Just as those of us who have had certain documents have taken the precaution of keeping them in friends' or relatives' houses while we have them, so it was thought that some of Rob Green's supposed records might be in the home of the aunt to whom he was close.
I suppose—I say this in the presence of the hon. Member for Yeovil (Mr. Ashdown), who I hope will have the opportunity of contributing to the debate—that one cannot complain that the suspicion fell on Rob Green, as he was one of the officers at the very heart of the Falklands operation. He was one of the very few to have left the service, although I understand that he had decided to go before the Falklands crisis blew up.
I am also given to understand—and I am happy to accept it—that there was no premeditated intention of doing away with Miss Murrell—only a search of her house when she was out. Alas, on Wednesday 21 March she returned unexpectedly to change. The intruders either arrived while she was dressing or were disturbed by her. Being a lady of courage and spunk, often found in that generation of women, Miss Murrell fought them. They too had to fight. They injured her and panicked.
I am informed that the intruders were not after money or nuclear information but were checking the house to see if there were any Belgrano-related documents of Commander Green in the home of his aunt. Things went disastrously wrong. They had no intention of injuring, let alone killing, a 78-year-old ex-rose grower. Yet, being the lady she was and in her home, Hilda Murrell fought and was severely injured. She was then killed or left to die from hypothermia, and the cover-up had to begin, because I am informed that the searchers were men of the British intelligence.

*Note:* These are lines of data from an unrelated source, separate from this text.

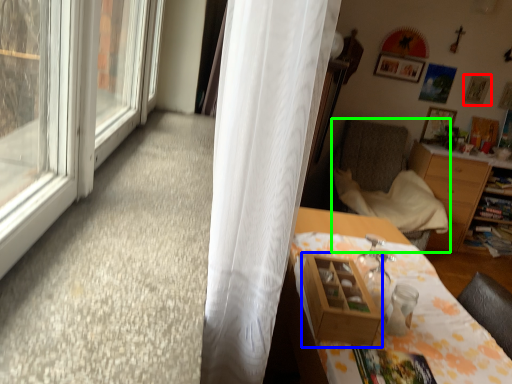
Question: Considering the real-world distances, which object is closest to picture frame (highlighted by a red box)? shelf (highlighted by a blue box) or chair (highlighted by a green box).

Choices:
 (A) shelf
 (B) chair

Answer: (B)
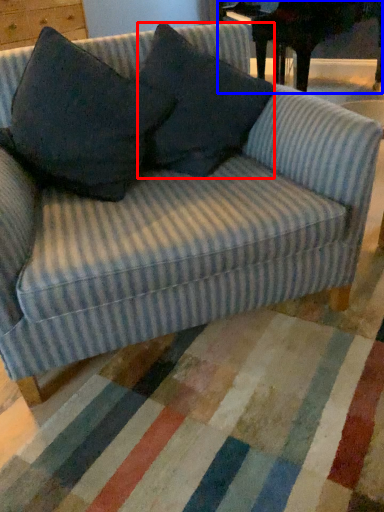
Question: Which of the following is the closest to the observer, throw pillow (highlighted by a red box) or table (highlighted by a blue box)?

Choices:
 (A) throw pillow
 (B) table

Answer: (A)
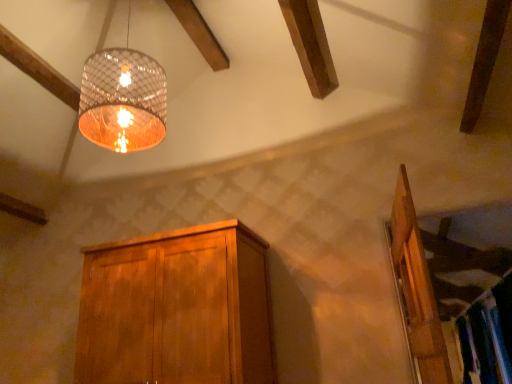
Question: Is wooden door at right looking in the opposite direction of translucent glass lampshade at upper center?

Choices:
 (A) yes
 (B) no

Answer: (B)

Question: Could you tell me if wooden door at right is facing translucent glass lampshade at upper center?

Choices:
 (A) no
 (B) yes

Answer: (A)

Question: Is wooden door at right at the right side of translucent glass lampshade at upper center?

Choices:
 (A) yes
 (B) no

Answer: (A)

Question: Is wooden door at right wider than translucent glass lampshade at upper center?

Choices:
 (A) yes
 (B) no

Answer: (B)

Question: Is wooden door at right not close to translucent glass lampshade at upper center?

Choices:
 (A) yes
 (B) no

Answer: (A)

Question: From the image's perspective, is wooden cabinet at center positioned above or below wooden door at right?

Choices:
 (A) below
 (B) above

Answer: (A)

Question: From a real-world perspective, is wooden cabinet at center physically located above or below wooden door at right?

Choices:
 (A) below
 (B) above

Answer: (B)

Question: Visually, is wooden cabinet at center positioned to the left or to the right of wooden door at right?

Choices:
 (A) left
 (B) right

Answer: (A)

Question: In the image, is wooden cabinet at center positioned in front of or behind wooden door at right?

Choices:
 (A) front
 (B) behind

Answer: (B)

Question: Considering the positions of translucent glass lampshade at upper center and wooden door at right in the image, is translucent glass lampshade at upper center taller or shorter than wooden door at right?

Choices:
 (A) short
 (B) tall

Answer: (B)

Question: Considering their positions, is translucent glass lampshade at upper center located in front of or behind wooden door at right?

Choices:
 (A) front
 (B) behind

Answer: (B)

Question: Is translucent glass lampshade at upper center situated inside wooden door at right or outside?

Choices:
 (A) outside
 (B) inside

Answer: (A)

Question: From a real-world perspective, is translucent glass lampshade at upper center above or below wooden door at right?

Choices:
 (A) above
 (B) below

Answer: (A)

Question: Considering the positions of wooden cabinet at center and translucent glass lampshade at upper center in the image, is wooden cabinet at center bigger or smaller than translucent glass lampshade at upper center?

Choices:
 (A) big
 (B) small

Answer: (A)

Question: Is wooden cabinet at center inside the boundaries of translucent glass lampshade at upper center, or outside?

Choices:
 (A) outside
 (B) inside

Answer: (A)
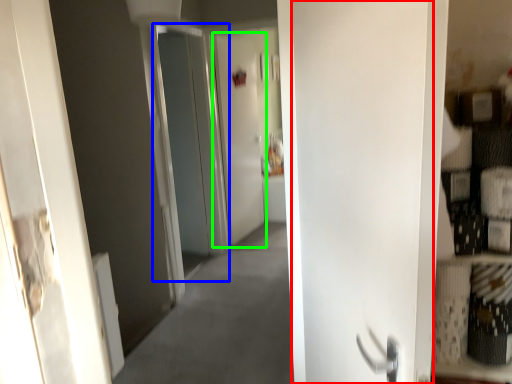
Question: Based on their relative distances, which object is nearer to door (highlighted by a red box)? Choose from screen door (highlighted by a blue box) and screen door (highlighted by a green box).

Choices:
 (A) screen door
 (B) screen door

Answer: (A)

If Ministers cannot solemnly deny my belief about the participation of intelligence, on whose ministerial authority, if any, did the search of Miss Murrell's home take place? Was there clearance, or was this the intelligence services "doing their own thing"? Did they do it on political orders, and if so, on whose orders? Some of us have had increasing misgivings about the role of the intelligence services in this country—again I say this in the presence of my hon. Friend the Member for Bolsover—in connection with the miners' strike.
It is high time that there was a Select Committee of Privy Councillors to keep an eye on our intelligence services. Such a Select Committee would be a more appropriate forum than a Consolidated Fund debate, but until that happens, and given my opinion of present senior Ministers—un-British in their behaviour compared with Ministers of previous Governments — I have no alternative but to ask these questions under the cloak of parliamentary privilege, none of the situations for which the privileges of the House of Commons exist.
I ought to add that Commander Rob Green was, I am told, the person who physically sent the signal to Conqueror that sank the Belgrano. I understand from his friends that he was also responsible for passing signals from Endurance which had shown beyond any reasonable doubt that an invasion of the Falklands was likely to happen.
Rob Green considered the Falklands to be an unnecessary war, and the Belgrano sinking appalled him—albeit he judged it to be an unfortunate necessity—as it did some other senior officers of the senior service. He took early retirement after 20 years in the Navy and left. From this Prime Minister and her colleagues he would come under suspicion. It is from the head of our security services that Parliament should be demanding an explanation, because of one thing I am certain—that there are persons in Westminster and Whitehall who know a great deal more about the violent death of Miss Hilda Murrell than they have so far been prepared to divulge.